I put this professor on a pedestal and highly recommended him to classmates and prospective students – until I accidentally listened to him delivering a lecture in another course. I realised that he repeated the same examples, stories and jokes though slightly changing the context and names. I felt almost betrayed – instead of being a partner in a bespoke academic discourse, I felt like “another brick in the wall.” The foundations of the high pedestal were suddenly shaken. I never stopped admiring and appreciating my professor, but this experience made me less naive.
This all happened years ago, but I was recently reminded of this experience during a few engaging discussions with US and UK accounting students. They shared concerns and frustrations about how their professors repeat the same lectures year after year and “instead of teaching students they just preach at them.” Several students talked about the deep disconnect they often feel with their academic programs and how little enthusiasm they feel about joining the profession.

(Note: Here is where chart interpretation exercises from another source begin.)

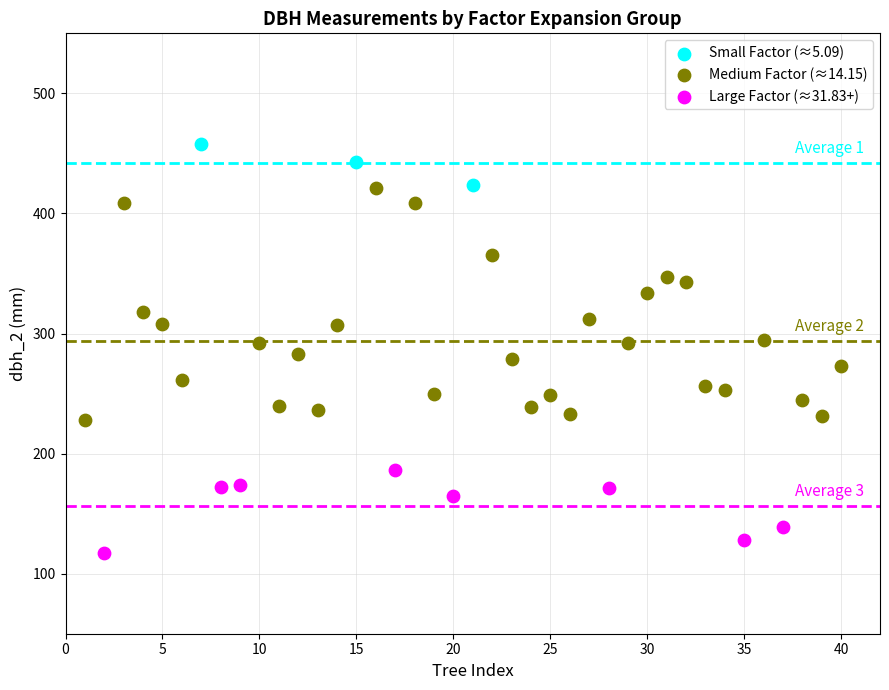

Which series has the largest Y range (max minus min)?

Medium Factor (≈14.15)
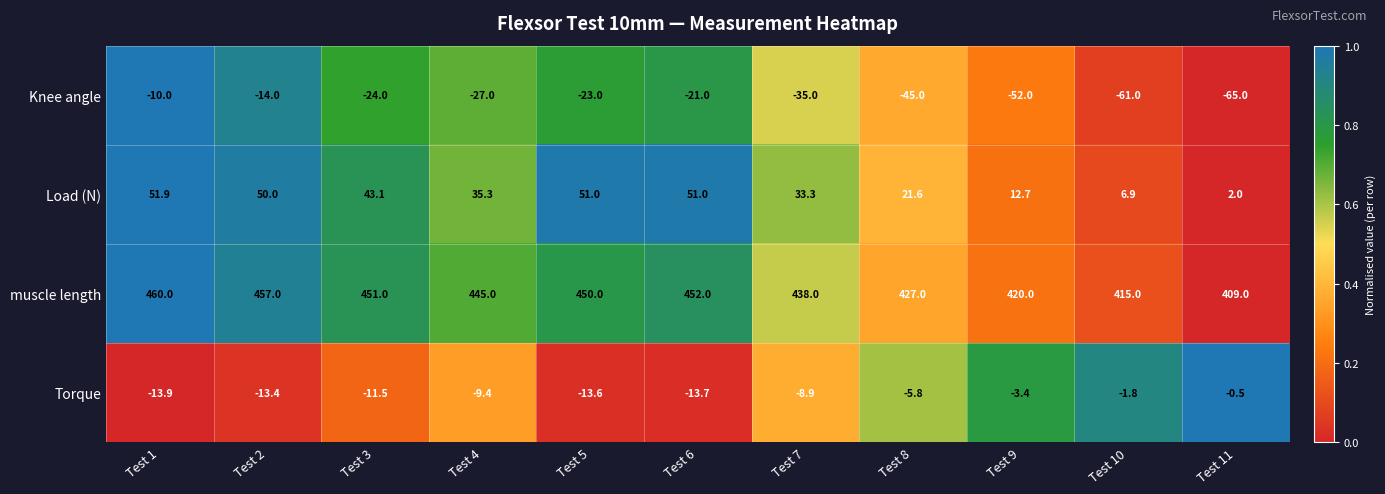

Where is Torque nearest to the value -7?

Test 8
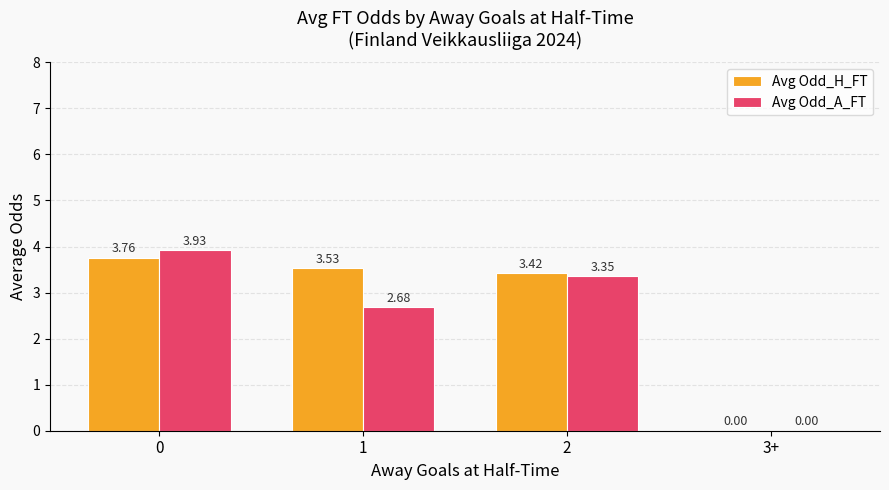

Where is Avg Odd_A_FT nearest to the value 1?

3+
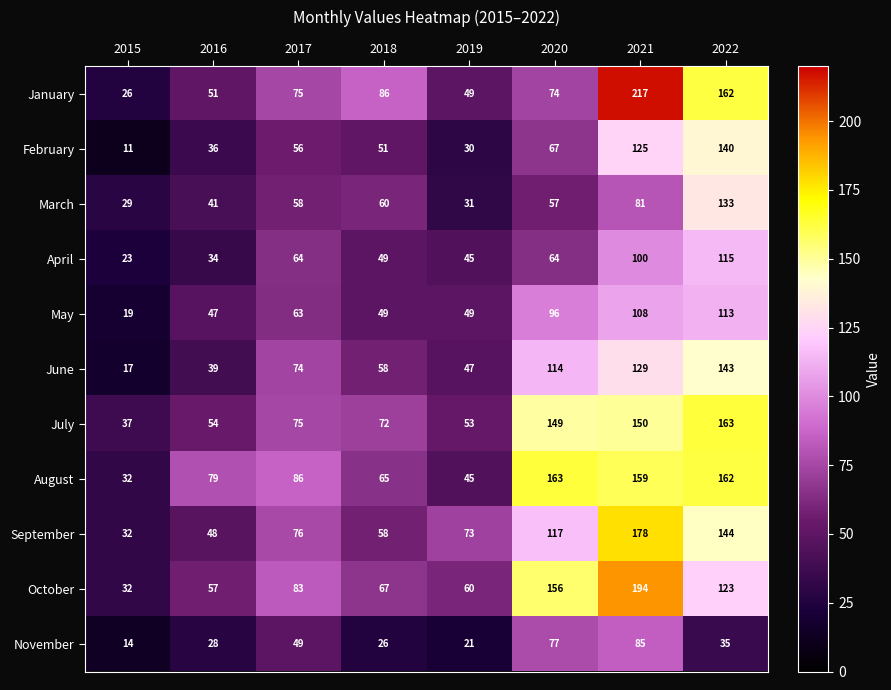

What is the difference between the April values at 2017 and 2022?

51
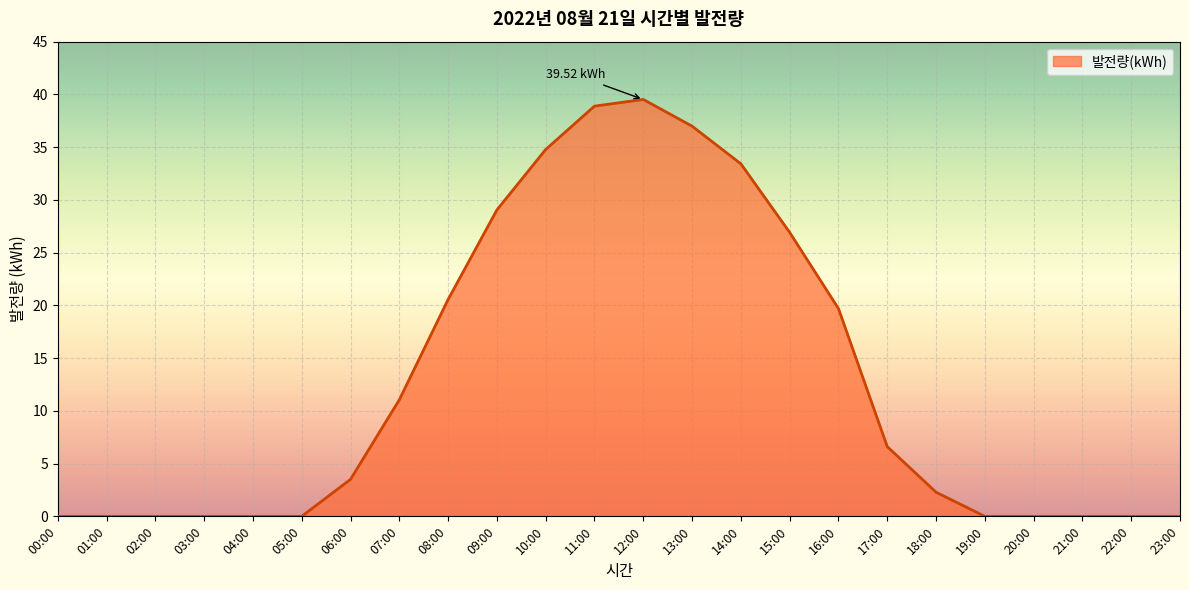

True or false: the data shows 62.4 at 10:00.

False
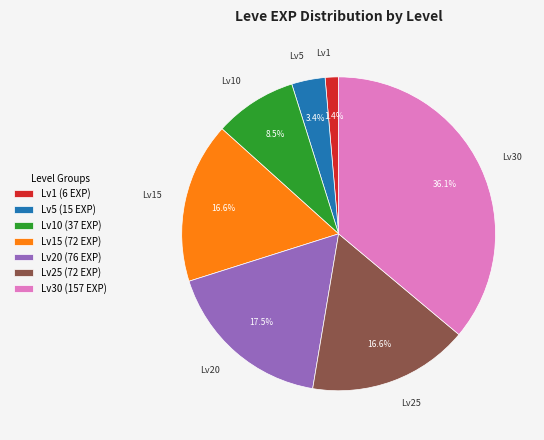

Is the sum of Lv1 and Lv30 greater than half?

No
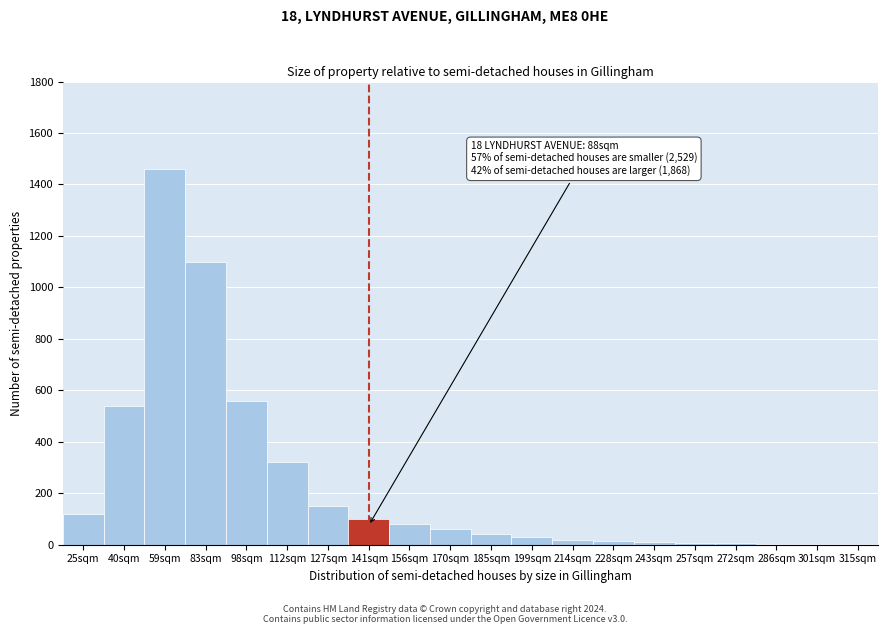

What is the change in value from 40sqm to 185sqm?

-500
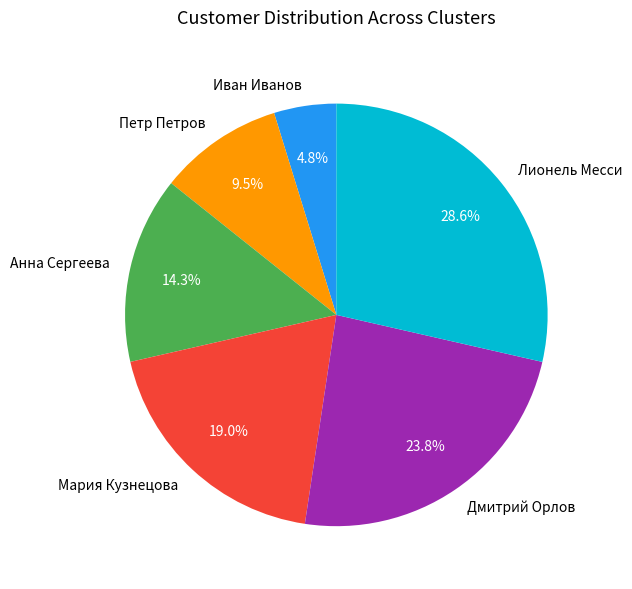

What percentage is NOT represented by Дмитрий Орлов?

76.2%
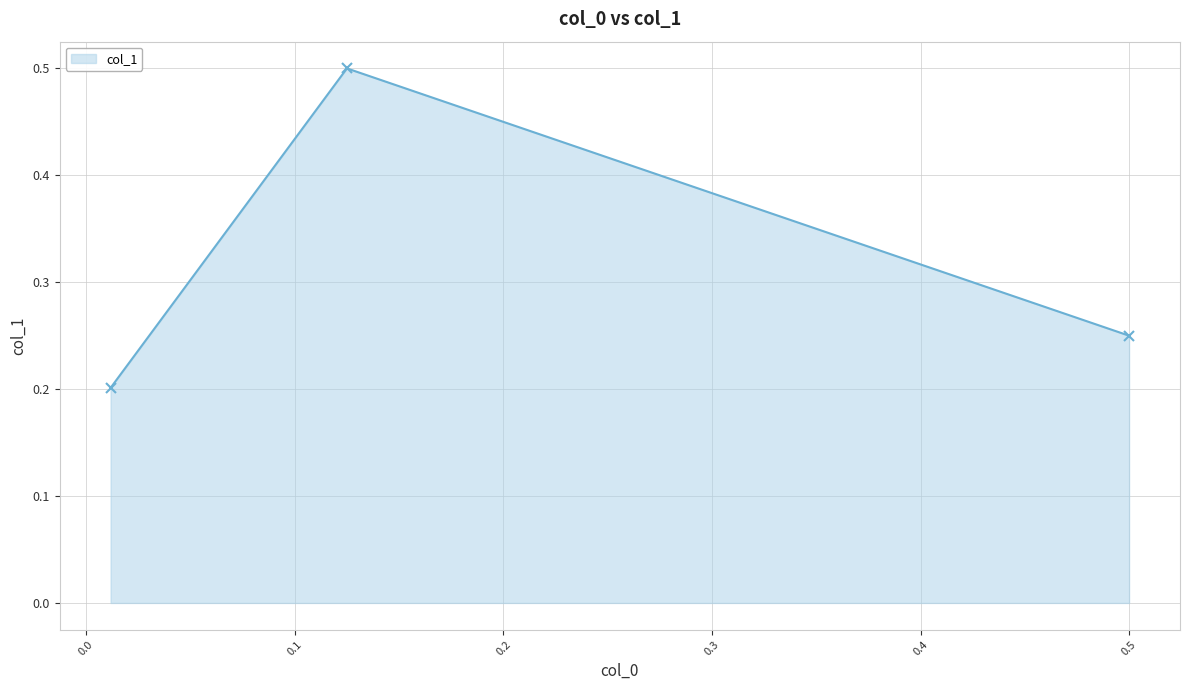

Count the values in the range 0 to 1.

3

I find this really disturbing. Especially as these students are a lot less naive than I was during my freshman years. Are academia and practice dangerously misaligned with the aspirations of the younger generation? I’ve heard a lot of comments and opinions about how naive students can be, but I would say that the students who I’ve met are far from naive.
I feel honored to have had the chance to discuss the future of the audit and accounting professions with over a hundred students from Baltimore University, Ohio State, Grand Valley State, Midwestern State, Iowa State, University of Manchester and University of North Texas. These interactive workshops, as part of our AuditFutures University programme, have given us plenty of evidence leading us to these two big questions:
How can the accounting academy adapt to embrace and respond to the needs of new generations?
Is the profession ready to welcome the generation of the millenials and listen to their aspirations for the future?
These are indeed complex questions. No one can claim to really know the answer. In fact, we should first discuss whether we have the right questions. Therefore, I would like to start the discourse by sharing the thoughts and perspectives of the key stakeholders in education – students. I will do this in a series of three blog posts – the first two will focus on these two questions and the last one will offer a few ideas on what we can do and what we are developing in our AuditFutures University programme.